* **Aim of the task**
Quote the email below, which argues about phones and feature-heavy products, in full and word for word.

* **Extract**

>>>

On 25/09/2013 07:21, Mouse wrote:
But, yes, far too many of the smartphone generation
put the
engineering into the palmtop computer and treat the phone as, more
or less, an afterthought. And, of course, it shows.
Or it's a reasonable
engineering trade-off given how little the phone
functionality is expected to be used compared to everything else.
I'd agree
with you, except that they are sold as phones and it is
difficult to get a device that carries voice calls over the cellular
network that _isn't_ one of these phone-is-an-afterthought things.
This debate
is as hold as the hills. I see the same argument mentioned
everywhere, I hear it with "software bloat" and cars with computers but
, and I guess its the same in the US as in the UK. No one will admit to
buying a phone or a piece of software or a car or a TV because its
simple to use. No we buy it because its "feature rich". It been a while
but look at any comparison list in any "buyers" magazine and it will
contain grids of features and folks buy them because of the more
features. I remember when I was working supporting Microsoft Exchange to
PROFS/SNADS connectivity tools in the UK, around 1997. There was a tick
box next to Outlook saying you could use Word to compose your Exchange
e-mails. At the time Lotus Notes was the main competition and Gartner
was predicting a 50/50 split between Notes and Exchange. So as Notes
didn't have that "tick box" lotus came out with a "Feature" that
allowed
you to compose e-mails in Notes with Word.It was totally useless as you
could only read the mails with Word and I don't know any one that used
it, but it filled in the tick box! Madness....

<<<

* **Material**
>>>

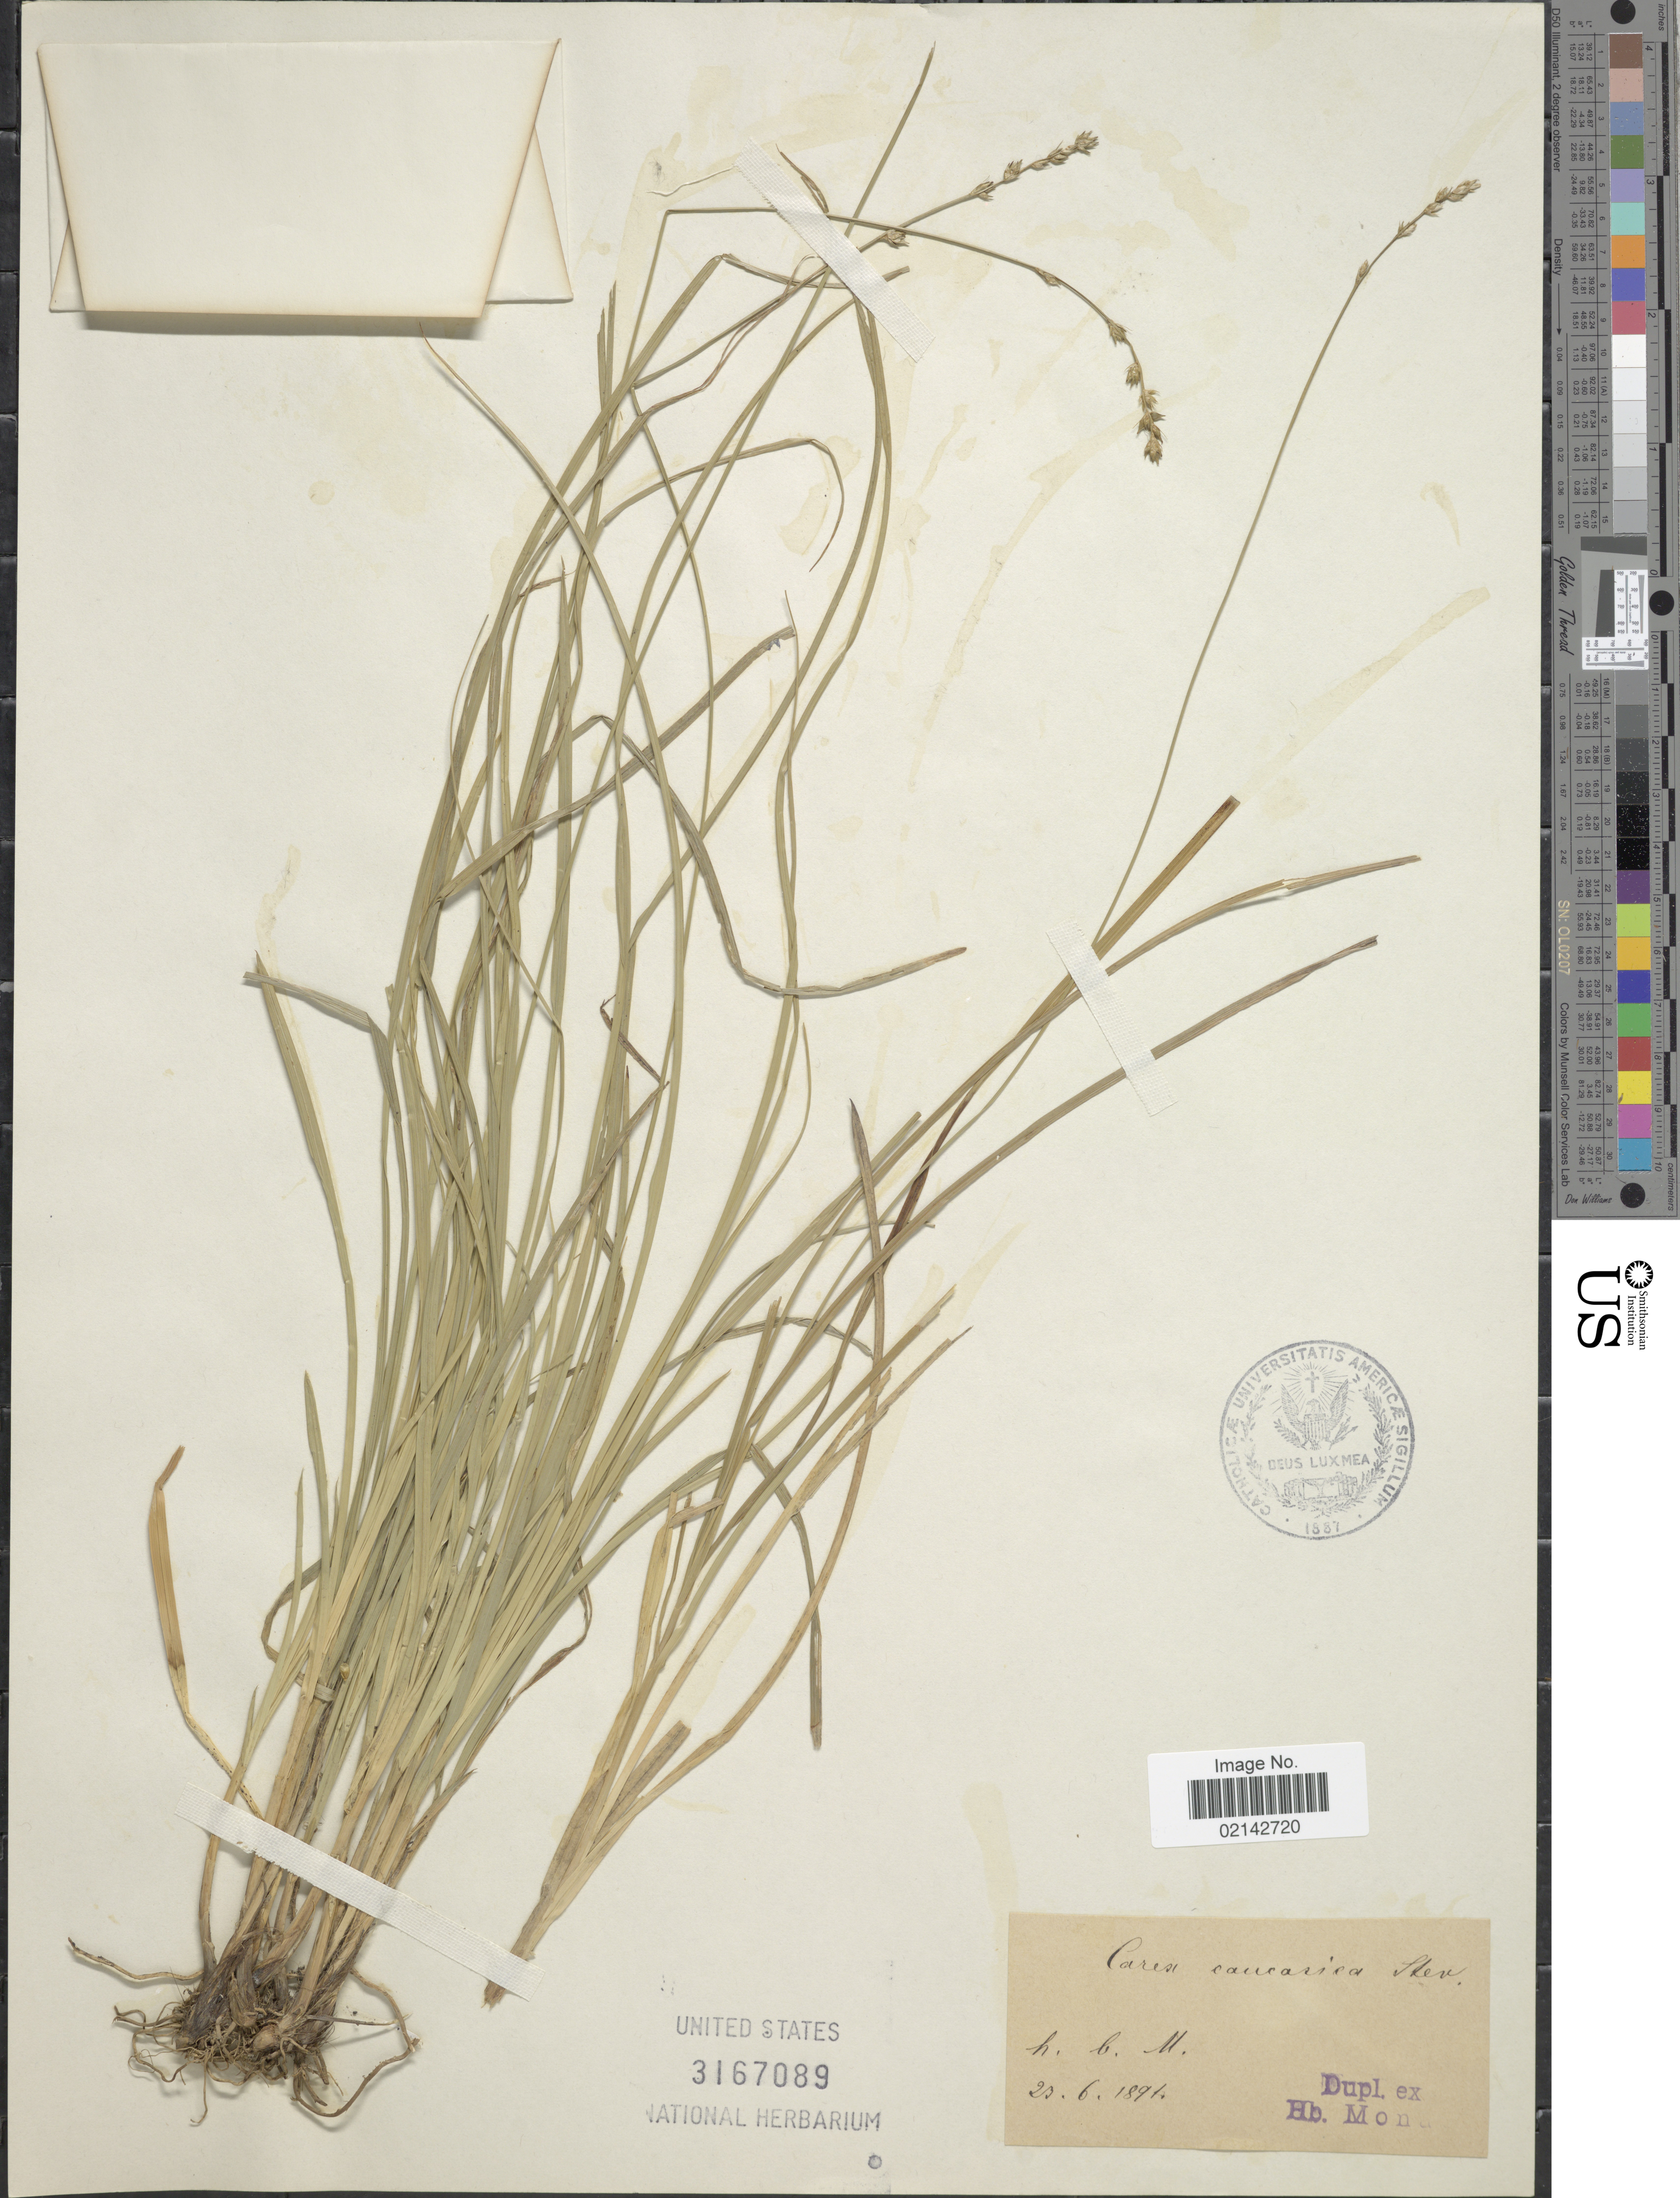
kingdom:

<<<

* **The response**
On 25/09/2013 07:21, Mouse wrote:
But, yes, far too many of the smartphone generation
put the
engineering into the palmtop computer and treat the phone as, more
or less, an afterthought. And, of course, it shows.
Or it's a reasonable
engineering trade-off given how little the phone
functionality is expected to be used compared to everything else.
I'd agree
with you, except that they are sold as phones and it is
difficult to get a device that carries voice calls over the cellular
network that _isn't_ one of these phone-is-an-afterthought things.
This debate
is as hold as the hills. I see the same argument mentioned
everywhere, I hear it with "software bloat" and cars with computers but
, and I guess its the same in the US as in the UK. No one will admit to
buying a phone or a piece of software or a car or a TV because its
simple to use. No we buy it because its "feature rich". It been a while
but look at any comparison list in any "buyers" magazine and it will
contain grids of features and folks buy them because of the more
features. I remember when I was working supporting Microsoft Exchange to
PROFS/SNADS connectivity tools in the UK, around 1997. There was a tick
box next to Outlook saying you could use Word to compose your Exchange
e-mails. At the time Lotus Notes was the main competition and Gartner
was predicting a 50/50 split between Notes and Exchange. So as Notes
didn't have that "tick box" lotus came out with a "Feature" that
allowed
you to compose e-mails in Notes with Word.It was totally useless as you
could only read the mails with Word and I don't know any one that used
it, but it filled in the tick box! Madness....